▶ _GIVEN PASSAGE_:
· · ·
The Central Organisation for Railway Electrification (CORE), (Hindi: केन्द्रीय रेल विद्युतीकरण संगठन) has its headquarters at Allahabad, India. It is in overall charge of railway electrification over the entire network of Indian Railways. However of late, some electrification works have been entrusted to Rail Vikas Nigam Limited, a Public Sector Undertaking (PSU) under the Ministry of Railways of the Government of India. Additionally small electrification works are being done by zonal railways. The organisation has been functioning since 1961 and is headed by a General Manager. Projects units operate from Ambala, Bhubaneshwar, Chennai, Bangalore, Secunderabad, Lucknow, Kota, Kolkata Gorakhpur and New Jalpaiguri.
· · ·
▶ _DATA RECORDS_:
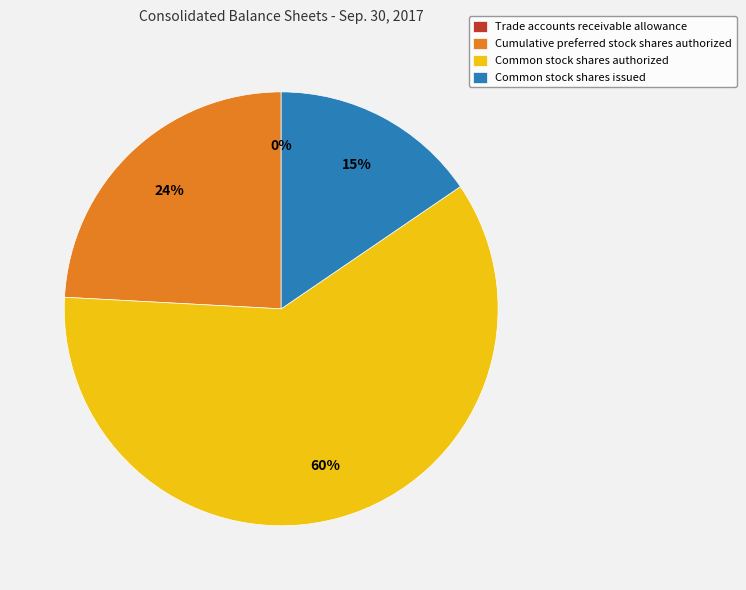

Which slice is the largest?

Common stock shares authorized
· · ·
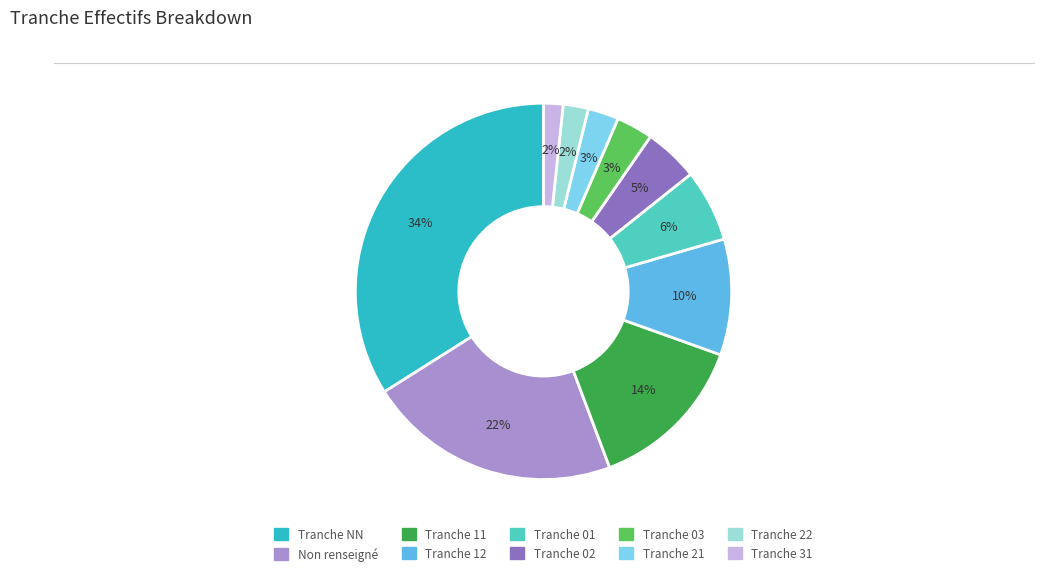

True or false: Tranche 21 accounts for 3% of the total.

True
· · ·
▶ _AIM OF THE EXERCISE_: Copy out the part of the passage on railway electrification in India that opens with the words containing "The Central Organisation" and closes with "and New Jalpaiguri.". The lines above have no role here.

▶ _WRITTEN ANSWER_:
The Central Organisation for Railway Electrification (CORE), (Hindi: केन्द्रीय रेल विद्युतीकरण संगठन) has its headquarters at Allahabad, India. It is in overall charge of railway electrification over the entire network of Indian Railways. However of late, some electrification works have been entrusted to Rail Vikas Nigam Limited, a Public Sector Undertaking (PSU) under the Ministry of Railways of the Government of India. Additionally small electrification works are being done by zonal railways. The organisation has been functioning since 1961 and is headed by a General Manager. Projects units operate from Ambala, Bhubaneshwar, Chennai, Bangalore, Secunderabad, Lucknow, Kota, Kolkata Gorakhpur and New Jalpaiguri.